DIRECTIVE 1 – According to the forum posts about the painting, which city does Ruby call a crumbling, sinister sort of city?
^^^^^^^^^^^^^^^^
The work you have done is very nice, maybe it will work for what you want, maybe not. There is absolutely no need to feel poorly about it either way!

Don't change the concept simply because some people were unable to grasp the concept. At least not yet. Finish the painting, allow the photo fixers to have their way with it, sleep on it for a bit and then make a decision.
 If nothing else you will have a wonderful print of the painting you worked so very hard on. 
I wish I had one tenth the talent that you do!

I guess the question is, how do you feel about the sword? If you like it keep it, if not then ditch it.


----------



## Ruby (Mar 19, 2014)

Hi Caged Maiden, oh dear, that's the problem with asking people's opinions! 

There's the famous saying: "You can't please everyone so you may as well please yourself," and also, "I know nothing about Art, but I know what I like!"

I like your painting a lot. When I first saw it in the early stages on Facebook I thought it had the "wow" factor (and still do!) Mind you, I projected onto the main character that he was some kind of romantic lead. But now I can see he has a troubled expression and the skulls on the walls also convey a disturbing message.

I actually don't think you should do much more to the painting. Venice is a crumbling, sinister sort of city. Remember the horror of Du Maurier's, "Don't Look Now", the book and the film. 

I think the charm of the painting is in its pastel shades, the impressionistic quality of the brush strokes on the walls and the enigmatic central dark male figure.
^^^^^^^^^^^^^^^^
DIRECTIVE 2 – Copy the entries below word for word, from the first entry through the line that contains "order: Brassicales", including both ends.

EXCERPTED DATA –
^^^^^^^^^^^^^^^^
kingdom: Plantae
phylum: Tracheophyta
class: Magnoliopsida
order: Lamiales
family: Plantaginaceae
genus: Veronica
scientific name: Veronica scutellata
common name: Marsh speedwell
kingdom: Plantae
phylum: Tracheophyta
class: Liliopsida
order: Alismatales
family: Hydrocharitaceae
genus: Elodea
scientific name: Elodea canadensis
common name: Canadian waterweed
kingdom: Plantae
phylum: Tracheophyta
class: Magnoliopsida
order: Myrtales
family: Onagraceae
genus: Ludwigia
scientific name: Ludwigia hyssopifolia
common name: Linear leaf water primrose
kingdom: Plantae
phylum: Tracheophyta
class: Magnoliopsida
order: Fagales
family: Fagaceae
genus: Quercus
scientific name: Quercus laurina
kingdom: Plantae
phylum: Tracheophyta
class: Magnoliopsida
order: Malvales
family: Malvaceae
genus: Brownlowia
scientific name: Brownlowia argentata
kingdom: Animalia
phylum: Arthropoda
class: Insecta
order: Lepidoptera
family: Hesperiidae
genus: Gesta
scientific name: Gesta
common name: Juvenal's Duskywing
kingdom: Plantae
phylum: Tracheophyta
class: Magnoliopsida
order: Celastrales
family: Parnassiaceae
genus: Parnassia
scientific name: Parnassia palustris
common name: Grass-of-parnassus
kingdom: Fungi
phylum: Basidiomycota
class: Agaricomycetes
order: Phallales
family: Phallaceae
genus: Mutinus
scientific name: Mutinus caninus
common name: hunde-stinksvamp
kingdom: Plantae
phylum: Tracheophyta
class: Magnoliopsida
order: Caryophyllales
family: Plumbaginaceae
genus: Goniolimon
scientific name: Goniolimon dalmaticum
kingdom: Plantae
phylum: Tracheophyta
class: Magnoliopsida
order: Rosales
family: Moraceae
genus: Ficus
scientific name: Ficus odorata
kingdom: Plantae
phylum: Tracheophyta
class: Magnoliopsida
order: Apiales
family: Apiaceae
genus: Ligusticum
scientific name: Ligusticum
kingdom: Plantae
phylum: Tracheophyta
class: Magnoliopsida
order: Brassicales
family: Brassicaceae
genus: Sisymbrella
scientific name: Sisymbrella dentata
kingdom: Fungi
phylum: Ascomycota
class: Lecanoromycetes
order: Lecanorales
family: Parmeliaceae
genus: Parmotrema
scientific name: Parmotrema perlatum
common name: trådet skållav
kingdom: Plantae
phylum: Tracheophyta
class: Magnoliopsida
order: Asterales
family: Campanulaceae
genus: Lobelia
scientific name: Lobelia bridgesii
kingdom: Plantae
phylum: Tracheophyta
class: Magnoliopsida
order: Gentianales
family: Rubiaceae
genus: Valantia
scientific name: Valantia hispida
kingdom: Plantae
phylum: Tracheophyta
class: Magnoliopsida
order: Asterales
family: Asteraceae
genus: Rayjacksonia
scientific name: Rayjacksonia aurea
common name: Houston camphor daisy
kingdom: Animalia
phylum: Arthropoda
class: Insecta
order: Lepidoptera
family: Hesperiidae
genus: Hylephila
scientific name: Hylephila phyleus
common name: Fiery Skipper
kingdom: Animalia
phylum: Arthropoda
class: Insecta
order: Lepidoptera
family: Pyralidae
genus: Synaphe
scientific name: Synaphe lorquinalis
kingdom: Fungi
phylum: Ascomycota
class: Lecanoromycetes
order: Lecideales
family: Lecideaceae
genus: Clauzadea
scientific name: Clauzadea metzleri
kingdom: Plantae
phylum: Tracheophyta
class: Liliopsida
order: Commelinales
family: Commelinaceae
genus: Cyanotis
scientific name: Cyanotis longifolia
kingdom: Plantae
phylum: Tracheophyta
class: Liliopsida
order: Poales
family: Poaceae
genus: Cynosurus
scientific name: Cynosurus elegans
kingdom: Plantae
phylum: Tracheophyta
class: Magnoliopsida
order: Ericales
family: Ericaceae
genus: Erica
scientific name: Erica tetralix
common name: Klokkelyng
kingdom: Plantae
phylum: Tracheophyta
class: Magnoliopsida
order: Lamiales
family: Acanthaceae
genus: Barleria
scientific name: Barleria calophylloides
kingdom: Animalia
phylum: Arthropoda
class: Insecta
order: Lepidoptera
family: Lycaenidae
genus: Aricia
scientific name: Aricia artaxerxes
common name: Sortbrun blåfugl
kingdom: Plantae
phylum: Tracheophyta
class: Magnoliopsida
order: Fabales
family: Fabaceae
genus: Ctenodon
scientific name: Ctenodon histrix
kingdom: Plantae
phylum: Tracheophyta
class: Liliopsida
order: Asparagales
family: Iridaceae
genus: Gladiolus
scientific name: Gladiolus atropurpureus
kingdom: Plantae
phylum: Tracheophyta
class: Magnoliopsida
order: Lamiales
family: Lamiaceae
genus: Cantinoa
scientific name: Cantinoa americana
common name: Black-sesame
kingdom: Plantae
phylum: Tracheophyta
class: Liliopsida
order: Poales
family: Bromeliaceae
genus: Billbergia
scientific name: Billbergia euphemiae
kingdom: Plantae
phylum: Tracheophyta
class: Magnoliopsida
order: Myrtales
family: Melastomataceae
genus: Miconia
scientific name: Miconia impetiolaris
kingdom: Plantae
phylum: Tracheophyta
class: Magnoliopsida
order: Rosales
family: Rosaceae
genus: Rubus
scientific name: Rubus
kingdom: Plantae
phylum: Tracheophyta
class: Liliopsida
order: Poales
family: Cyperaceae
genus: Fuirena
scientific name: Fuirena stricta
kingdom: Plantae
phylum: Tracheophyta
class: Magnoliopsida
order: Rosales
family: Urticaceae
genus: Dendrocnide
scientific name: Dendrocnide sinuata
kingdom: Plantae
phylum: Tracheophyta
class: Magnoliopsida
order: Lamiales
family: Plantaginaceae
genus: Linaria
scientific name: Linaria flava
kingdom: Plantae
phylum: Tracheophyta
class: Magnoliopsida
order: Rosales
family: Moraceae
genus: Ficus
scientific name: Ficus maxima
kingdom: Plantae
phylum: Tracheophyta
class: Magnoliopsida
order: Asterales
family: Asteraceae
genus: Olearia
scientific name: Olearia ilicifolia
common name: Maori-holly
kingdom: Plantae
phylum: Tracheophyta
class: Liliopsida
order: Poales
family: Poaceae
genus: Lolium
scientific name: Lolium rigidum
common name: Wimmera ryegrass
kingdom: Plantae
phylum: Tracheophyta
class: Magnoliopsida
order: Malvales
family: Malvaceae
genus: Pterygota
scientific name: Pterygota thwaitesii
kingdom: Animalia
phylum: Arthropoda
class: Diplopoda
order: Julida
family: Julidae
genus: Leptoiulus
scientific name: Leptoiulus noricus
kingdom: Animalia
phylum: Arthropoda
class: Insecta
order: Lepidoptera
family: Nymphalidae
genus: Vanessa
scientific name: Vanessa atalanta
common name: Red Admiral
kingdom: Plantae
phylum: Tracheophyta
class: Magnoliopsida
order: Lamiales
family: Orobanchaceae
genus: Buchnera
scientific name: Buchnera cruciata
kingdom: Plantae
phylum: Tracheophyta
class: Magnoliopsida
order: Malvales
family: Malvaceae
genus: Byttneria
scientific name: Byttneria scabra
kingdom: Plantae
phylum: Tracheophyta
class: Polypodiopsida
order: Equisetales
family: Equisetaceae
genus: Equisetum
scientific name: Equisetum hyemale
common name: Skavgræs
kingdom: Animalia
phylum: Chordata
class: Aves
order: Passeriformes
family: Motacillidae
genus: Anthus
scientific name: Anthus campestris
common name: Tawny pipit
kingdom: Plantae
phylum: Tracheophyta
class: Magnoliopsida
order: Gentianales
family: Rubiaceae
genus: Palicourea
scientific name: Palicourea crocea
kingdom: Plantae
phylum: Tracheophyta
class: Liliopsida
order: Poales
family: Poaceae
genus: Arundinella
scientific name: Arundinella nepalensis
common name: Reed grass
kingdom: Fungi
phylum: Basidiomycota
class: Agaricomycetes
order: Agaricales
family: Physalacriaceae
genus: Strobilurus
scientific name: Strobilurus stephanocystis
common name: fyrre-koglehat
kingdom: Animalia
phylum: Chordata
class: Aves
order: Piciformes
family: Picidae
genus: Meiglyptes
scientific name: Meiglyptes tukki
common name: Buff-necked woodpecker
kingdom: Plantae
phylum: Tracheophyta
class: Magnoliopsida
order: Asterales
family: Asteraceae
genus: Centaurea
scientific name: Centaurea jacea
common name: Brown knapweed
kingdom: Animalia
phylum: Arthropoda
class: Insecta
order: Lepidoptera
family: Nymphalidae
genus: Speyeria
^^^^^^^^^^^^^^^^
EXPECTED ANSWER 1 – Venice

EXPECTED ANSWER 2 –
kingdom: Plantae
phylum: Tracheophyta
class: Magnoliopsida
order: Lamiales
family: Plantaginaceae
genus: Veronica
scientific name: Veronica scutellata
common name: Marsh speedwell
kingdom: Plantae
phylum: Tracheophyta
class: Liliopsida
order: Alismatales
family: Hydrocharitaceae
genus: Elodea
scientific name: Elodea canadensis
common name: Canadian waterweed
kingdom: Plantae
phylum: Tracheophyta
class: Magnoliopsida
order: Myrtales
family: Onagraceae
genus: Ludwigia
scientific name: Ludwigia hyssopifolia
common name: Linear leaf water primrose
kingdom: Plantae
phylum: Tracheophyta
class: Magnoliopsida
order: Fagales
family: Fagaceae
genus: Quercus
scientific name: Quercus laurina
kingdom: Plantae
phylum: Tracheophyta
class: Magnoliopsida
order: Malvales
family: Malvaceae
genus: Brownlowia
scientific name: Brownlowia argentata
kingdom: Animalia
phylum: Arthropoda
class: Insecta
order: Lepidoptera
family: Hesperiidae
genus: Gesta
scientific name: Gesta
common name: Juvenal's Duskywing
kingdom: Plantae
phylum: Tracheophyta
class: Magnoliopsida
order: Celastrales
family: Parnassiaceae
genus: Parnassia
scientific name: Parnassia palustris
common name: Grass-of-parnassus
kingdom: Fungi
phylum: Basidiomycota
class: Agaricomycetes
order: Phallales
family: Phallaceae
genus: Mutinus
scientific name: Mutinus caninus
common name: hunde-stinksvamp
kingdom: Plantae
phylum: Tracheophyta
class: Magnoliopsida
order: Caryophyllales
family: Plumbaginaceae
genus: Goniolimon
scientific name: Goniolimon dalmaticum
kingdom: Plantae
phylum: Tracheophyta
class: Magnoliopsida
order: Rosales
family: Moraceae
genus: Ficus
scientific name: Ficus odorata
kingdom: Plantae
phylum: Tracheophyta
class: Magnoliopsida
order: Apiales
family: Apiaceae
genus: Ligusticum
scientific name: Ligusticum
kingdom: Plantae
phylum: Tracheophyta
class: Magnoliopsida
order: Brassicales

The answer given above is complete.